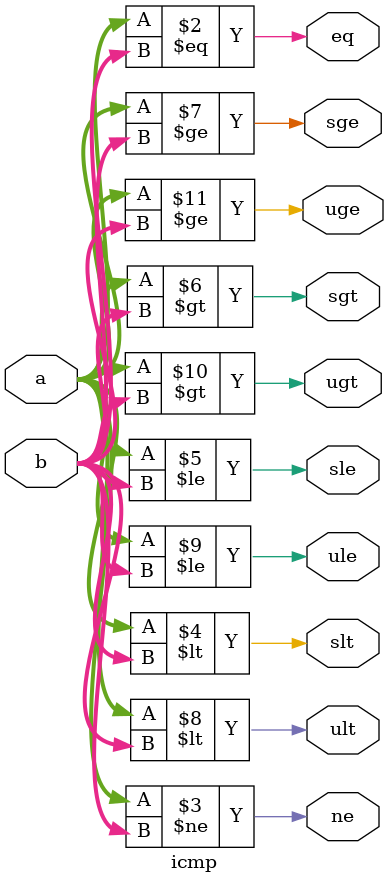
<source format=sv>

module icmp
#(
    parameter BW = 8
)
(
    input logic [BW-1:0] a,
    input logic [BW-1:0] b,
    output logic eq,   // equal
    output logic ne,   // not equal
    output logic slt,  // signed less than
    output logic sle,  // signed less than or equal
    output logic sgt,  // signed greater than
    output logic sge,  // signed greater than or equal
    output logic ult,  // unsigned less than
    output logic ule,  // unsigned less than or equal
    output logic ugt,  // unsigned greater than
    output logic uge   // unsigned greater than or equal
);
    always_comb begin
        // Equality comparisons
        eq = (a == b);
        ne = (a != b);
        
        // Signed comparisons
        slt = ($signed(a) < $signed(b));
        sle = ($signed(a) <= $signed(b));
        sgt = ($signed(a) > $signed(b));
        sge = ($signed(a) >= $signed(b));
        
        // Unsigned comparisons
        ult = (a < b);
        ule = (a <= b);
        ugt = (a > b);
        uge = (a >= b);
    end
endmodule

</source>
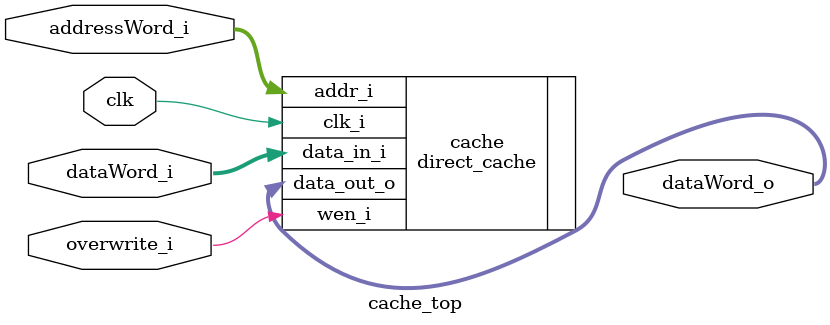
<source format=sv>
module cache_top #(
    parameter DATA_WIDTH = 32
)(
    input logic                                 clk,
    input logic [DATA_WIDTH-1:0]                dataWord_i,
    input logic [DATA_WIDTH-1:0]                addressWord_i,
    input logic                                 overwrite_i,

    output logic [DATA_WIDTH-1:0]               dataWord_o
);

direct_cache cache(
    .clk_i (clk),
    .addr_i (addressWord_i),
    .data_in_i(dataWord_i),
    .wen_i(overwrite_i),

    .data_out_o(dataWord_o)
);

endmodule

</source>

☆ ☆ ☆ ☆ ☆

- Task description: Please give the number of lines above that include the string "less", with nothing added.

- Solution to the exercise: 4